Paul:  This ends on a rather pessimistic note.  Earlier you give capitalism the possibility of reinventing itself and changing things.  Might the horces it unleashes and the competition it requires not lead to changes to the U.S. from outside?

Jon:  Ironically, there is one awful scenario that could conceivably provide grounds for optimism:  The political logjam continues, or even worsens such that the economy slides from the Grand Recession into another Grand Depression, inflicting suffering so horrible that a political awakening similar to that of the 1930s follows (in tune with your Friedman quotation above).   But who could wish for this?  Economic catastrophe leads to political extremism (as we’re already witnessing), and we mustn’t forget that the most homicidal war in human history capped the 1930s.

Paul:  Thank you Jon.  I know we've only scratched the surface.  And I'll end with a quote from Robert Heilbroner (in The Worldly Philosophers):  “I think it’s important that we start understanding different capitalisms, as opposed to one overarching capitalism.
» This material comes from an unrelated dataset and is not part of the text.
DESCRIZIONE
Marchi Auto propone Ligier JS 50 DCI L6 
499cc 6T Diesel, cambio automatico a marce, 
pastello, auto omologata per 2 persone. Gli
That there is only one way in which a capitalism can function and that it is up to overly broad economic theorizing to describe this one way is one of the premier myths of the current economic era.”  And also:  “The cure for capitalism's failing would require that a government would have to rise above the interests of one class alone.”
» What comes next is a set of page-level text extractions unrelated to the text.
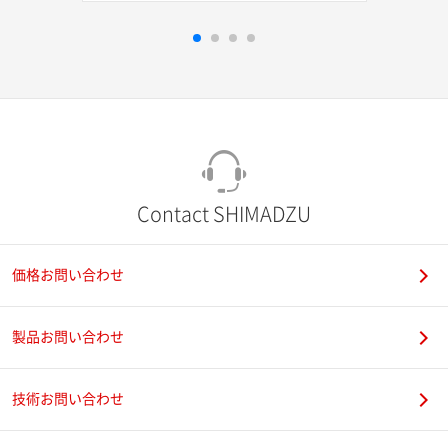
Contact SHIMADZU
価格お問い合わせ
製品お問い合わせ
技術お問い合わせ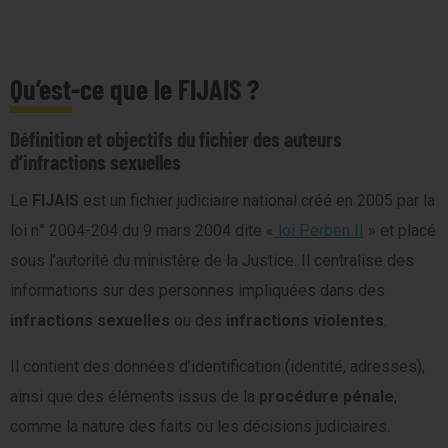
Qu’est-ce que le FIJAIS ?
Définition et objectifs du fichier des auteurs
d’infractions sexuelles
Le
FIJAIS
est un fichier judiciaire national créé en 2005 par la
loi n° 2004-204 du 9 mars 2004 dite «
loi Perben II
» et placé
sous l’autorité du ministère de la Justice. Il centralise des
informations sur des personnes impliquées dans des
infractions sexuelles
ou des
infractions violentes
.
Il contient des données d’identification (identité, adresses),
ainsi que des éléments issus de la
procédure pénale
,
comme la nature des faits ou les décisions judiciaires.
Jon:  Thank you, Paul. I've enjoyed it too.  And thank you for your penetrating questions and for the opportunity to reply.
Capitalism:  The 'Easy' Booklist  (PK recommendations) 

1.  “23 Things They Don't Tell You About Capitalism”, by Ha-Joon Chang, is the place to start.  He's practical, clear, and organises the "things" for you, so you can dip in and learn a bit at a time.  And you don't have to agree with everything he writes.  But you will learn.

2.  “The Worldly Philosophers: The Lives, Times, and Ideas of the Great Economic Thinkers”, by Robert L. Heilbroner, will give you a wonderful overview of the how the greats have understood things in their time and added to our understanding.  Each life can be read when you have time.

3.  “Marxism:  For and Against”, by Robert L. Heilbroner, is harder work, but the best place to start to understand some of his concepts.  And Marx, whether you like it or not, is one great thinker, who has affected almost everyone.  The 'Marx for Beginners' type books gave me no understanding whatever.